When people hear the word “rapper,” they often imagine Tupac wearing a bandana and waving a gun. Anytime someone introduces me as a “rapper,” it feels cringeworthy because I know exactly where their mind goes. In 2024, it’s important to acknowledge that hip-hop comes in many forms, and you can be a normal person with a day job while expressing yourself through rap music. “The Last Mixtape” was an opportunity for my talented musician friends from diverse backgrounds to tell their stories and show that everyday people can be dope rappers too. Most of us are in our 30s or early 40s, with full-on careers and families, proving it’s never too late to chase your dreams if you’re willing to take the risk.

In what ways do you hope “The Last Mixtape” will impact its audience, both within and outside the rap community?

I hope The Last Mixtape inspires people to pursue their dreams, even if they’ve never had the guts to try before. It would have been easy for me to just talk about this cool idea of bringing internet rappers together to record an album in a mansion and then forget about it. Instead, I put up my own money and leveraged as many connections as I could to create something bigger than all of us. I couldn’t be more proud of how this project turned out. I knew if I didn’t at least try, I’d spend the rest of my life wondering “what if.” So I did it, and if I can make my passion project a reality, then anyone can.
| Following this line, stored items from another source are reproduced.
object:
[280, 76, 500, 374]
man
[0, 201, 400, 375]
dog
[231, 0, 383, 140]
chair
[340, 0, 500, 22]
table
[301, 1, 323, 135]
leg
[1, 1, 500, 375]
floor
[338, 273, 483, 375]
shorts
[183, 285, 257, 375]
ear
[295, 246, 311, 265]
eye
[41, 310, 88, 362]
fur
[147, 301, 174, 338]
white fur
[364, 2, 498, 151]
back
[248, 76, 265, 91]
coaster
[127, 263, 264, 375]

Could you describe the process of gathering artists for “The Last Mixtape” and the atmosphere during its creation?

I extended an invite to any core members of the White Collar Rhymes collective to join and be part of the documentary. We have such a diverse crew, and each person’s story is relatable and interesting, on top of being insanely talented musicians. However, several members had family or job obligations that prevented them from participating this time around, so we made do without them. Ironically, this became a central theme of the documentary—how life often comes between us and our passion for music, making it more of a hobby than a full-time job.

The atmosphere while filming was electric. Everyone felt this energy vibrating through the air, with 9 people all working together simultaneously to create the best album we’d ever done. You’d pop your head into one room and see someone recording a verse, go outside and witness a couple of artists intensely bobbing their heads to a beat they were writing to, or go into another room to pick out your own beats to start a track with. Despite all their collective years of making music, everyone I talked to said they had never experienced anything like this before or since.

How do you envision the future of White Collar Rhymes and its role in fostering creative communities beyond music?

I feel like anyone can take our concept and make it their own. Imagine a group of talented artists with different specializations locking themselves in a house to create a mural together. A bunch of actors could live in the same house while going out to auditions, then come back to commiserate or celebrate together. Comedians stuck in the same house would roast each other, inspiring endless jokes at each other’s expense. Whatever the creative pursuit or dream, showcasing those willing to put everything aside and sacrifice to follow their passions is something I’d watch every time.

Lastly, what advice would you give to aspiring artists and creatives who may be struggling to balance their passions with other responsibilities in life?

Obviously, there are only so many hours in the day, and in the real world, you have deadlines and other obligations that demand your attention. I realized that many times I was just distracted by the comfort of a routine I accidentally established, which got me no closer to my goals and wasted a lot of my time. I’d spend countless hours doomscrolling on social media or filling my brain with whatever junk I came across on streaming services. Often, it isn’t the responsibilities themselves but the moments in between where you feel checked out or exhausted that you could be filling with higher quality activities. Remembering the “why” behind your passion helps you prioritize what’s truly important and find time to do the things you love rather than the things you’re forced to do.